Treasury Wine Estates is investing heavily in robots for its vineyards to collect data on the grapes and climate. ()
Australia relies on access to overseas markets for agricultural exports, but farmers are being asked to prove they are producing food sustainably to maintain that access.
- Overseas markets are demanding proof that Australian farmers are producing sustainably
- Poor internet means robots and artificial intelligence that can track sustainability often do not work
- There are now companies having some success trialling new technology on-farm
Some of the technology to do that has been failing, particularly when it comes to farm robots and artificial intelligence, but that is beginning to change.
There has been a flood of new technology targeted at farmers in recent years that claims to improve sustainability, so which ones are genuinely useful and what actually works in the bush?

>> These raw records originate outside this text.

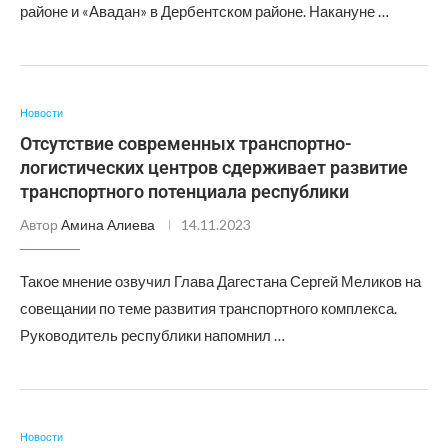
районе и «Авадан» в Дербентском районе. Накануне …
Новости
Отсутствие современных транспортно-
логистических центров сдерживает развитие
транспортного потенциала республики
Автор
Амина Алиева
14.11.2023
Такое мнение озвучил Глава Дагестана Сергей Меликов на
совещании по теме развития транспортного комплекса.
Руководитель республики напомнил …
Новости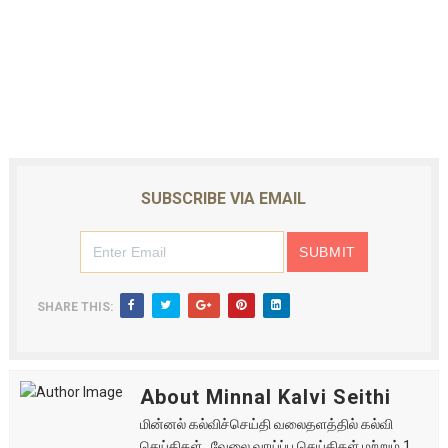
SUBSCRIBE VIA EMAIL
SHARE THIS:
About Minnal Kalvi Seithi
மின்னல் கல்விச்செய்தி வலைதளத்தில் கல்வி
செய்திகள் , வேலை வாய்ப்பு செய்திகள் மற்றும் 1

Food Agility Cooperative Research Centre chief scientist David Lamb said the roadway to innovation in the agrifood sector was “still littered with the corpses of failed solutions”.
“Five years ago we had an investor-fuelled tech bubble, we were almost ready to pop,” he said.
Professor Lamb said farmers were in a “trough of disillusionment”.
Bush internet still an obstacle
Limited access to fast internet across Australia makes it impossible in some areas to use robots that drive themselves or run systems that gather, process and share vast amounts of information.
But Professor Lamb said that was changing and getting connected was getting easier.
And there were ways of using that kind of connection to extend coverage across the farm.
“Some start-ups are offering farm-wide wi-fi that’s anchored to a gateway that’s using either the mobile network, or in our case on the smart farm here, our wi-fi is going to a single point that is anchored to Starlink,” he said.
Professor Lamb also pointed to companies such as Halo that have developed technology for farmers to monitor everything from irrigation systems, milk production and effluent to fuel.
What can farmers use now?
Once farmers have connectivity, there are a range of products they can use to measure and improve sustainability.
Professor Jacqueline McGlade was the chief scientist of the UN Environment Program and executive director of the European Environment Agency.
She was responsible for setting up some of the market access requirements Australian farmers are now facing.
She later moved to Africa and created a company called Downforce Technologies, which is producing satellite reports for landholders that can track their sustainability activity.
Professor McGlade said the reports were like an X-ray of the property and what had been done over time.
“This is what happened to carbon, this is what happened to biodiversity, this is what happened to your water,” she said.
Robots in the vineyard
Treasury Wine Estates in Australia is using robots and data collection systems in its vineyards.